*Task to complete*.
Could you rewrite these lines with "common name" changed to "vernacular name" throughout all the items, leaving everything else untouched?

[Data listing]
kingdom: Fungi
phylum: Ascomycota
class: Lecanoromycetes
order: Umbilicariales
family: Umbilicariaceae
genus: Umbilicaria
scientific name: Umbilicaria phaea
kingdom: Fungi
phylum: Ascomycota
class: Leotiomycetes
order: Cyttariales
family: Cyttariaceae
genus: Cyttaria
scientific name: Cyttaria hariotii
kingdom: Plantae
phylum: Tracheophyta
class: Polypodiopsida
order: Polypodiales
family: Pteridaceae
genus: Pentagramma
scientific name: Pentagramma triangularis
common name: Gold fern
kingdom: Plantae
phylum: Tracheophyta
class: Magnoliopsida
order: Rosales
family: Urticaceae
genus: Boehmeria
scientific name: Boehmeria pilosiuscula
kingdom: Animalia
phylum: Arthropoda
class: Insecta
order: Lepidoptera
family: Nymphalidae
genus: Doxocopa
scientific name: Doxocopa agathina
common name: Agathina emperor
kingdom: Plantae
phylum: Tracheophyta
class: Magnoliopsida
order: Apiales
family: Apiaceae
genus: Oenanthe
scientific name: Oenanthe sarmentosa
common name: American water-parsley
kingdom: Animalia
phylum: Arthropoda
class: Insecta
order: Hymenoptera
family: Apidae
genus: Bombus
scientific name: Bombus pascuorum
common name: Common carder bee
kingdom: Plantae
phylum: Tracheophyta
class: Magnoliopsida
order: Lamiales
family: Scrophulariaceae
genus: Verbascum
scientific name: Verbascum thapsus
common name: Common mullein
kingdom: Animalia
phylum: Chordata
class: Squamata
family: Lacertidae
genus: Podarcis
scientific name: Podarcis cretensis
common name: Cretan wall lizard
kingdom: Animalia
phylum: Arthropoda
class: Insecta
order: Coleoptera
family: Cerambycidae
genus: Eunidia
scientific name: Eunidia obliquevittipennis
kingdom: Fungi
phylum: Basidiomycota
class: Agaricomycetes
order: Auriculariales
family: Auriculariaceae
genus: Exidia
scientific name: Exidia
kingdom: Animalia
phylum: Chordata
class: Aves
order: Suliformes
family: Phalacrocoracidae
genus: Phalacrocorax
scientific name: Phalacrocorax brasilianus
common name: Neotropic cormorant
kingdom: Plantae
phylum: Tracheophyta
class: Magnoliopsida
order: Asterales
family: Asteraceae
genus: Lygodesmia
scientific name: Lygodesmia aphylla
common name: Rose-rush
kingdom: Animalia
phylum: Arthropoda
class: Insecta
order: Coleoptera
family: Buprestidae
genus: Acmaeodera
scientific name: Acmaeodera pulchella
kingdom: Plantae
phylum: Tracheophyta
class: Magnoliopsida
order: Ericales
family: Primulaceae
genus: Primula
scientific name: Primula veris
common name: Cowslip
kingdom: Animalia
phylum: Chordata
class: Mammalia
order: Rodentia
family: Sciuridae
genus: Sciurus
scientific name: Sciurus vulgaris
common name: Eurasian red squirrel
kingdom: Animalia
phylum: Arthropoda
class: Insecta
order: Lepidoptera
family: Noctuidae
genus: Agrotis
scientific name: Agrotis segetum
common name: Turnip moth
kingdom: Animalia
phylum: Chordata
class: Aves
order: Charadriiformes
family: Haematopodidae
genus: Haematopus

*Response*.
kingdom: Fungi
phylum: Ascomycota
class: Lecanoromycetes
order: Umbilicariales
family: Umbilicariaceae
genus: Umbilicaria
scientific name: Umbilicaria phaea
kingdom: Fungi
phylum: Ascomycota
class: Leotiomycetes
order: Cyttariales
family: Cyttariaceae
genus: Cyttaria
scientific name: Cyttaria hariotii
kingdom: Plantae
phylum: Tracheophyta
class: Polypodiopsida
order: Polypodiales
family: Pteridaceae
genus: Pentagramma
scientific name: Pentagramma triangularis
vernacular name: Gold fern
kingdom: Plantae
phylum: Tracheophyta
class: Magnoliopsida
order: Rosales
family: Urticaceae
genus: Boehmeria
scientific name: Boehmeria pilosiuscula
kingdom: Animalia
phylum: Arthropoda
class: Insecta
order: Lepidoptera
family: Nymphalidae
genus: Doxocopa
scientific name: Doxocopa agathina
vernacular name: Agathina emperor
kingdom: Plantae
phylum: Tracheophyta
class: Magnoliopsida
order: Apiales
family: Apiaceae
genus: Oenanthe
scientific name: Oenanthe sarmentosa
vernacular name: American water-parsley
kingdom: Animalia
phylum: Arthropoda
class: Insecta
order: Hymenoptera
family: Apidae
genus: Bombus
scientific name: Bombus pascuorum
vernacular name: Common carder bee
kingdom: Plantae
phylum: Tracheophyta
class: Magnoliopsida
order: Lamiales
family: Scrophulariaceae
genus: Verbascum
scientific name: Verbascum thapsus
vernacular name: Common mullein
kingdom: Animalia
phylum: Chordata
class: Squamata
family: Lacertidae
genus: Podarcis
scientific name: Podarcis cretensis
vernacular name: Cretan wall lizard
kingdom: Animalia
phylum: Arthropoda
class: Insecta
order: Coleoptera
family: Cerambycidae
genus: Eunidia
scientific name: Eunidia obliquevittipennis
kingdom: Fungi
phylum: Basidiomycota
class: Agaricomycetes
order: Auriculariales
family: Auriculariaceae
genus: Exidia
scientific name: Exidia
kingdom: Animalia
phylum: Chordata
class: Aves
order: Suliformes
family: Phalacrocoracidae
genus: Phalacrocorax
scientific name: Phalacrocorax brasilianus
vernacular name: Neotropic cormorant
kingdom: Plantae
phylum: Tracheophyta
class: Magnoliopsida
order: Asterales
family: Asteraceae
genus: Lygodesmia
scientific name: Lygodesmia aphylla
vernacular name: Rose-rush
kingdom: Animalia
phylum: Arthropoda
class: Insecta
order: Coleoptera
family: Buprestidae
genus: Acmaeodera
scientific name: Acmaeodera pulchella
kingdom: Plantae
phylum: Tracheophyta
class: Magnoliopsida
order: Ericales
family: Primulaceae
genus: Primula
scientific name: Primula veris
vernacular name: Cowslip
kingdom: Animalia
phylum: Chordata
class: Mammalia
order: Rodentia
family: Sciuridae
genus: Sciurus
scientific name: Sciurus vulgaris
vernacular name: Eurasian red squirrel
kingdom: Animalia
phylum: Arthropoda
class: Insecta
order: Lepidoptera
family: Noctuidae
genus: Agrotis
scientific name: Agrotis segetum
vernacular name: Turnip moth
kingdom: Animalia
phylum: Chordata
class: Aves
order: Charadriiformes
family: Haematopodidae
genus: Haematopus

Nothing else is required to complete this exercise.